Ronan acusa también a Woody Allen de haber contratado a una decena de detectives para obstruir la investigación y de presionar a los policías que investigaban el caso. Recuerda cómo el fiscal desistió de acusar a Allen atribuyendo la decisión a su deseo de ahorrar a Dylan el trauma del juicio.

A diferencia de Woody Allen, el tono con el que está escrito «Depredadores» es egocéntrico y prepotente. Y no dice nada a favor Ronan Farrow haber amenazado a la editorial Hachette con romper el contrato de este libro si publicaba, como tenía previsto, el de su padre.

Como hemos dicho, Ronan Farrow es hijo natural de la pareja Woody Allen – Mia Farrow, aunque ella sugirió en algún momento que en realidad el padre es Frank Sinatra, con quien Mia estuvo casada y con quien siguió manteniendo relaciones amistosas hasta la muerte del cantante, un enigma que Allen ha manifestado no tener ningún interés en desvelar.

Ronan, quien nació en Nueva York en 1987, tenía cinco años cuando sucedieron los hechos del caso Dylan. Hoy es un periodista de éxito con una brillante carrera que inició tras haber terminado los estudios de Filosofía y de Derecho en Yale y en el Magdalen College de Oxford y haber trabajado para Barack Obama en el equipo del diplomático Richard Holbrooke.

Escribió guiones para la serie «The Newsroom», dirigió un programa de televisión en la NBC y trabajó en el equipo de investigación periodística de esta cadena, que trató varios casos, entre ellos el dedicado a Harvey Weinstein, el productor de Hollywood condenado por acoso sexual y violación, que provocó el nacimiento del movimiento feminista #MeToo y la denuncia de la cultura de la impunidad que liquidó la conspiración de silencio que se extendía sobre el tema.

La negativa de la NBC a emitir el programa, al parecer por presiones del entorno de Weinstein, hizo que Ronan Farrow lo ofreciese al New Yorker.
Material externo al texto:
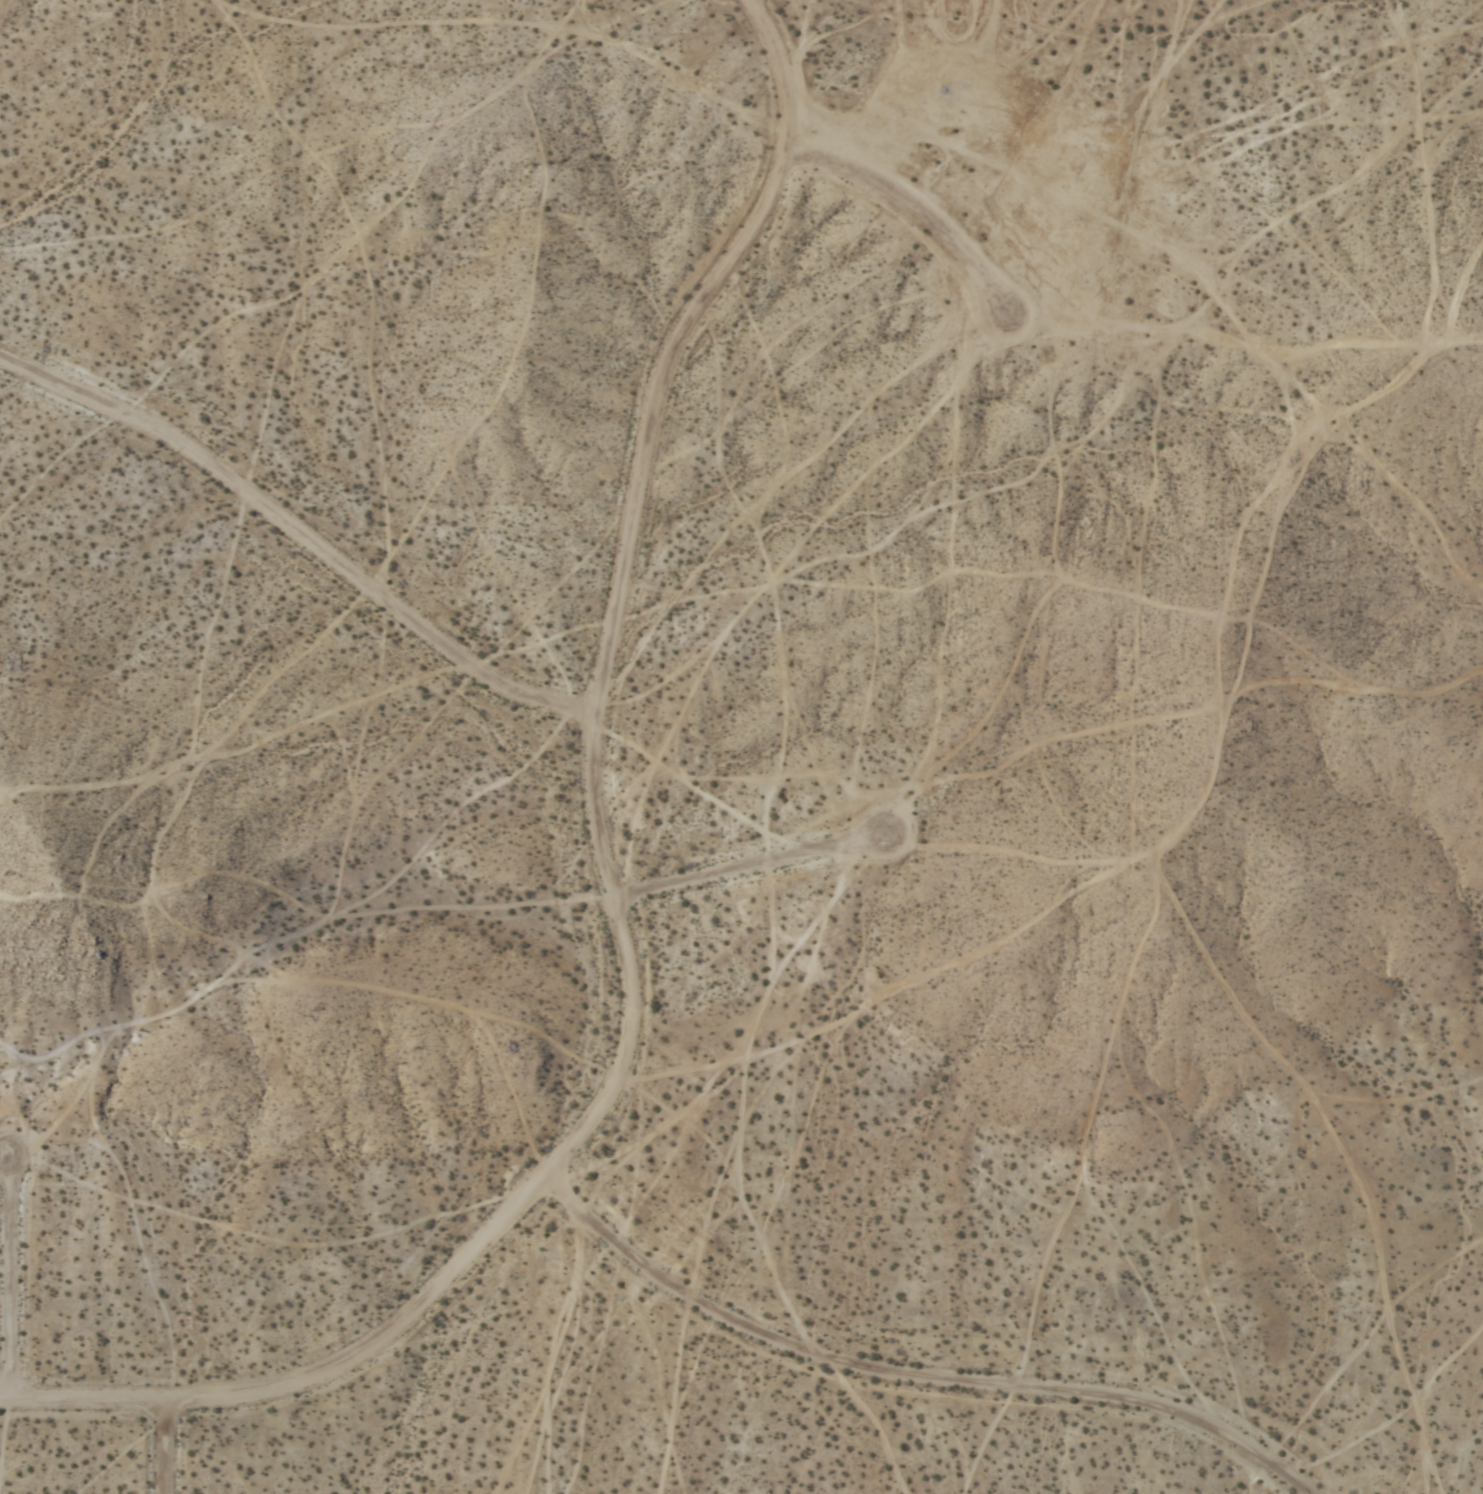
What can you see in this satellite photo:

Por esta exclusiva Farrow fue galardonado con el premio Pulitzer de periodismo en 2018 y con ella escribió «Depredadores», un libro en el que a los casos de abusos sexuales por parte de Weinstein se unen los de otros próceres del mundo del cine, la política, el periodismo y el derecho.
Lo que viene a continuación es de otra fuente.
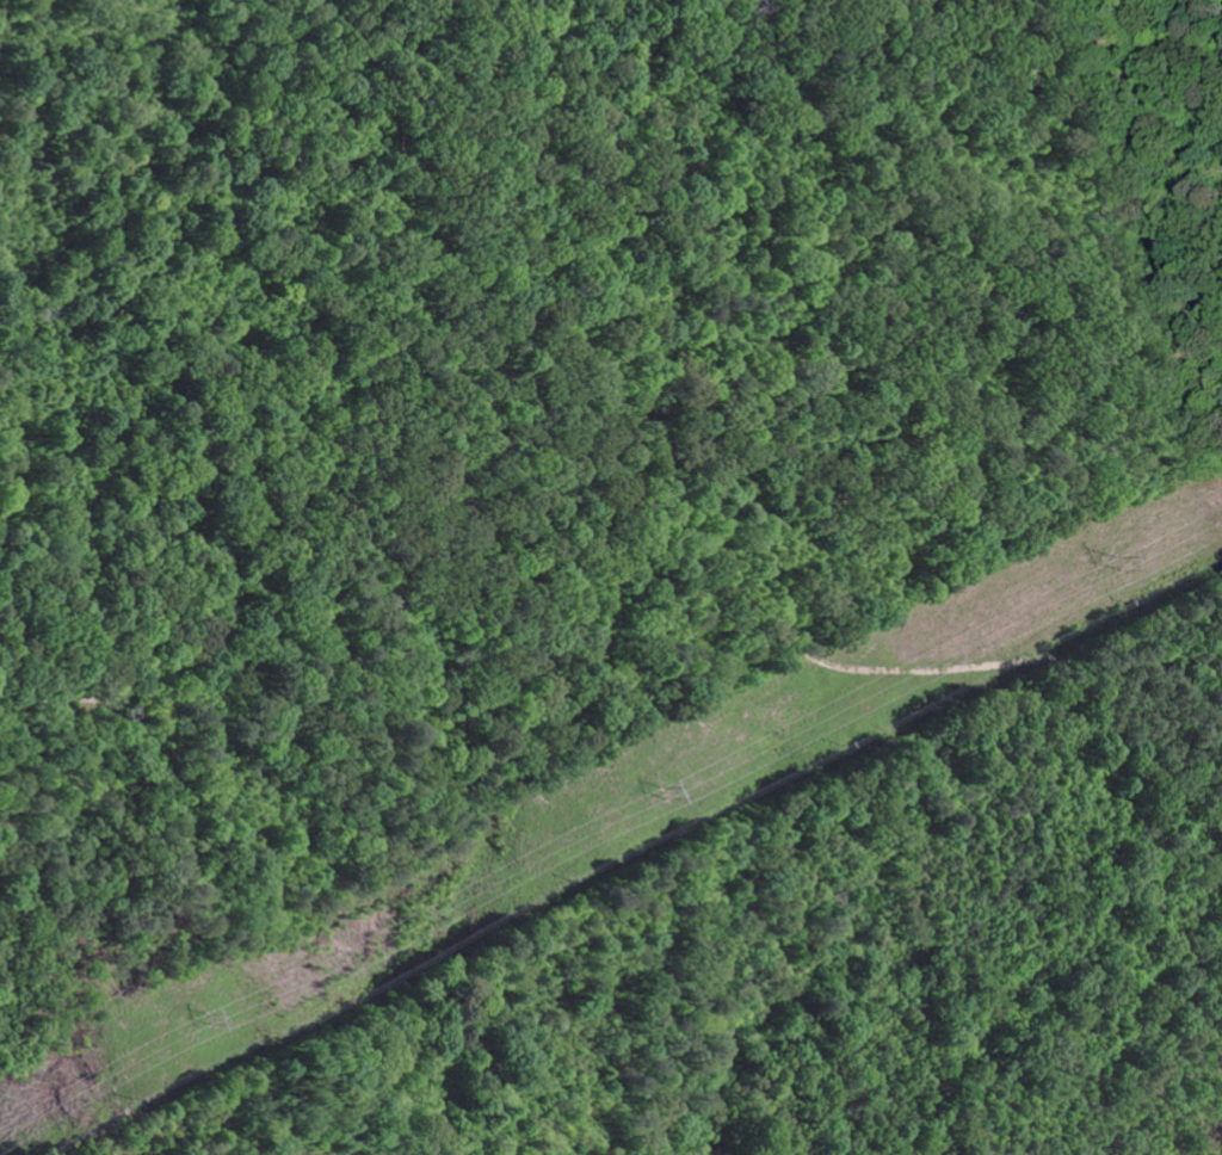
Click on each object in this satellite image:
power tower: (1116, 572)
power tower: (657, 791)
power tower: (201, 1016)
Su formato es el de un thriller policiaco, con referencias a servicios de espionaje israelíes y estructuras como Black Cube, dedicadas a investigar en las vidas privadas de las personas. A modo de diálogos entre los personajes que participaron o protagonizaron los casos, Ronan cuenta minuciosamente todo el proceso de investigación sobre el caso Weinstein desde las declaraciones valientes de las primeras mujeres que decidieron hablar (Rose McGowan, Rosanna Arquette, Ambra Gutiérrez, Emily Nestor, Mira Sorvino). A ellas se unieron otras muchas hasta superar los ochenta casos.

Y un detalle sentimental: Ronan aprovecha el libro para hacer una petición formal de matrimonio a su novio Jonathan Lovett, su pareja desde los tiempos de su colaboración con Obama.